(GIVEN ENTRIES begins)

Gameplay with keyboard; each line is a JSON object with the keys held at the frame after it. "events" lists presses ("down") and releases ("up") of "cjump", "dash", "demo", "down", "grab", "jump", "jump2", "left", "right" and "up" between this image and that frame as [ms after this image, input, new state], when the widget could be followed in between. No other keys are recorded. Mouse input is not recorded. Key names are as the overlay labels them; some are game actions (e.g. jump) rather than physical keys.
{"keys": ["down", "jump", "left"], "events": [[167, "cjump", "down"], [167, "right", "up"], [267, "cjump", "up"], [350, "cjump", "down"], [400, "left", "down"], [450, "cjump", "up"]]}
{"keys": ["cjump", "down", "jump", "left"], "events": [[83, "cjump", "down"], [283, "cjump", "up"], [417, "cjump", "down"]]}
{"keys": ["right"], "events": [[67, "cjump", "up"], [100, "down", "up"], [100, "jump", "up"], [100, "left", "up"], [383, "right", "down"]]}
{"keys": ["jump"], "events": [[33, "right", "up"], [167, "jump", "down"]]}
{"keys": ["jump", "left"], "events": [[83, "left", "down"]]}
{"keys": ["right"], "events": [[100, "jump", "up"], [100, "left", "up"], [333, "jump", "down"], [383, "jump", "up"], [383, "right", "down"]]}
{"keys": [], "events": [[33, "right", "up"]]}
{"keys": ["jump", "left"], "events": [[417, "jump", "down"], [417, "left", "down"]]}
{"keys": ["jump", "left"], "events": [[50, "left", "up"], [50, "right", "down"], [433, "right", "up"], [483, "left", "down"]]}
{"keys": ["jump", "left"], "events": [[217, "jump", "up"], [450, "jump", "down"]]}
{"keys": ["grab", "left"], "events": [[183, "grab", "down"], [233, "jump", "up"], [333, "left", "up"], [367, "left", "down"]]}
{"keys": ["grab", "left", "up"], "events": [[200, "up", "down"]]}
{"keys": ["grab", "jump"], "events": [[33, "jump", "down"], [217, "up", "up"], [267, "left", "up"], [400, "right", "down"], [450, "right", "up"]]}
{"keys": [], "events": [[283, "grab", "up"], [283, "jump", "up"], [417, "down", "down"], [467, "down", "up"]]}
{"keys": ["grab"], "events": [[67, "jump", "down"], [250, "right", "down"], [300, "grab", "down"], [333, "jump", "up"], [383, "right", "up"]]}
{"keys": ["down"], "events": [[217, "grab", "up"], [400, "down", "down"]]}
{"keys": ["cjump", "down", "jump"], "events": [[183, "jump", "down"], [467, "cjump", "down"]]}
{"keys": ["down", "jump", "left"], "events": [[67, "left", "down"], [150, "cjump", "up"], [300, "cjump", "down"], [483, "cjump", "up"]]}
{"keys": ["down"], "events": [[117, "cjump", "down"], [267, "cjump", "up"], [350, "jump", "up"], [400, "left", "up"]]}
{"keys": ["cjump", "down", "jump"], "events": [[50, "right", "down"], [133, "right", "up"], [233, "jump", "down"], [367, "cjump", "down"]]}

(GIVEN ENTRIES ends)

- [EXERCISE DIRECTIONS] Return the number of lines containing the word "grab" in these records, with no additional output.

- [RESPONSE] 7